April 12, 2008
Strong Bones the Easy Way
The strength of the bones in your body - for instance the ethmoid cranial bone or triquetrum or sacrum - is determined by a few simple factors. By taking some easy steps, you can improve your bone strength.
Exercise
I know you have heard this thousands of times. Your doctor always says you really must have lots of exercise. And if you are not getting any, they are right.
There are two types of cells that determine the strength and curves of all of your different bones. The osteoclasts thickens the bone and the osteoblasts absorb it. The workings of these cells is altered by electric currents. Exercise causes a barely detectable current of electricity to go through your bone. The osteoclasts are then encouraged to build up bone in the parts where your bone has been stressed. The osteoblasts tend to absorb tiny particles of bone that is not required.
This function of these two types of cells will even tend to straighten out a bone that has been broken and set crookedly.
Diet
The structural integrity of your bones comes from a crystalline structure called apatite. Apatite needs large amounts of calcium and some phosphorus. That is why calcium is such an important part of your diet. Vitamin D makes the body absorb and utilize Calcium. That is why Vitamin D is a milk additive.
Dairy products have lots of calcium and are a good source of protein as well. That is fortunate if you are a fan of exotic cheeses like Esrom or Gubbeen or Brie Chevalier Fines Herbes cheese. Ice cream, cream cheese, cottage cheese as well as milk all are great for calcium.
But, you can get more than enough calcium on your plate without any dairy products at all. There are two reasons for this. In the first place, many nuts, legumes, green leefy vegetables and grains are high in calcium.
Secondly, the amino acids in milk and other dairy products sticks to the calcium so you lose it. Therefore, although there is plenty of calcium in dairy products, it is harder to digest and absorb. So, if you are a vegan, you can get plenty of calcium.

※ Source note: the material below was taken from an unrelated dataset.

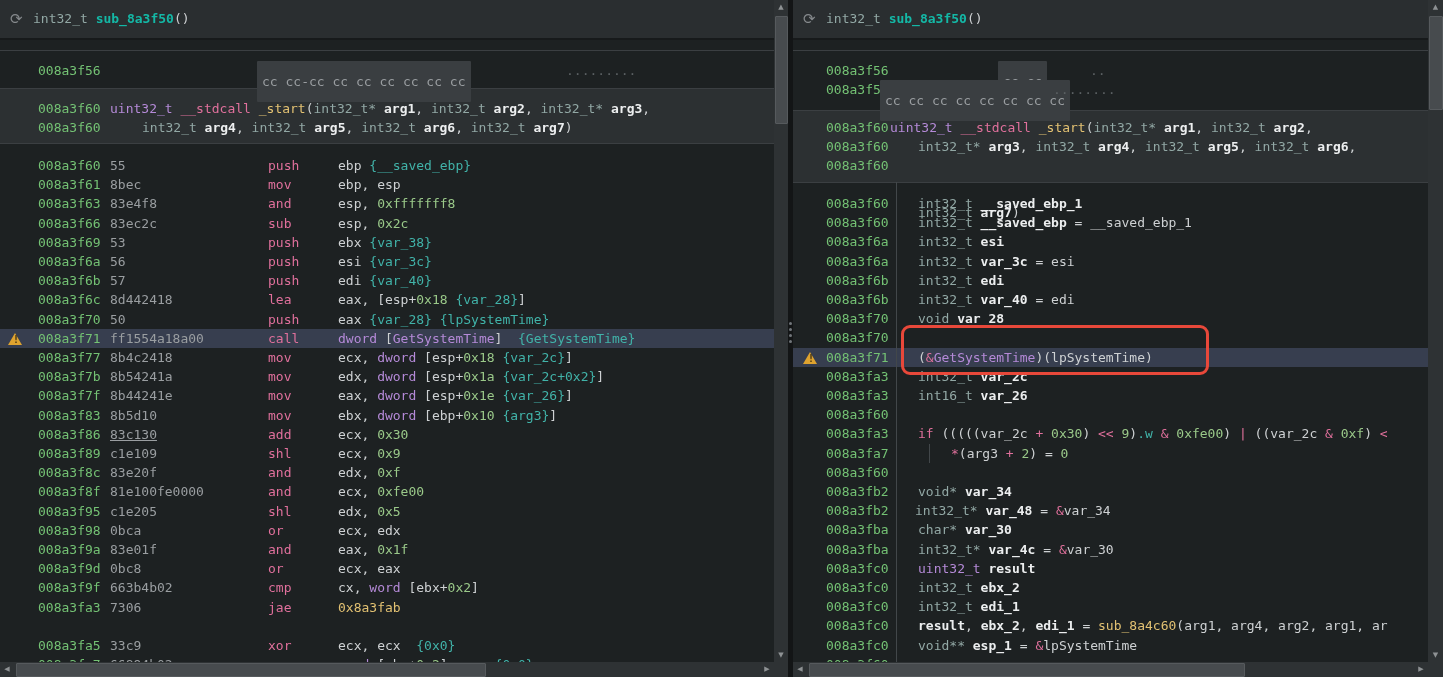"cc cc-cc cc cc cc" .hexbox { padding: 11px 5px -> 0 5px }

One final word on calcium. If your nutritionist asks you to take a calcium supplement, there is a great cheap and easy way to do this. Tums and Rolaids are mostly calcium carbonate. They provide plenty of calcium. However, don't use them for an antacid because calcium actually makes your stomach secrete more acid. And take them with your meals.
By use of a good diet and a routine exercise regimen, you can make great progress toward ensuring that you have good bones. Take care that you include calcium and vitamin D in your diet and get some exercise at least three or four times a week.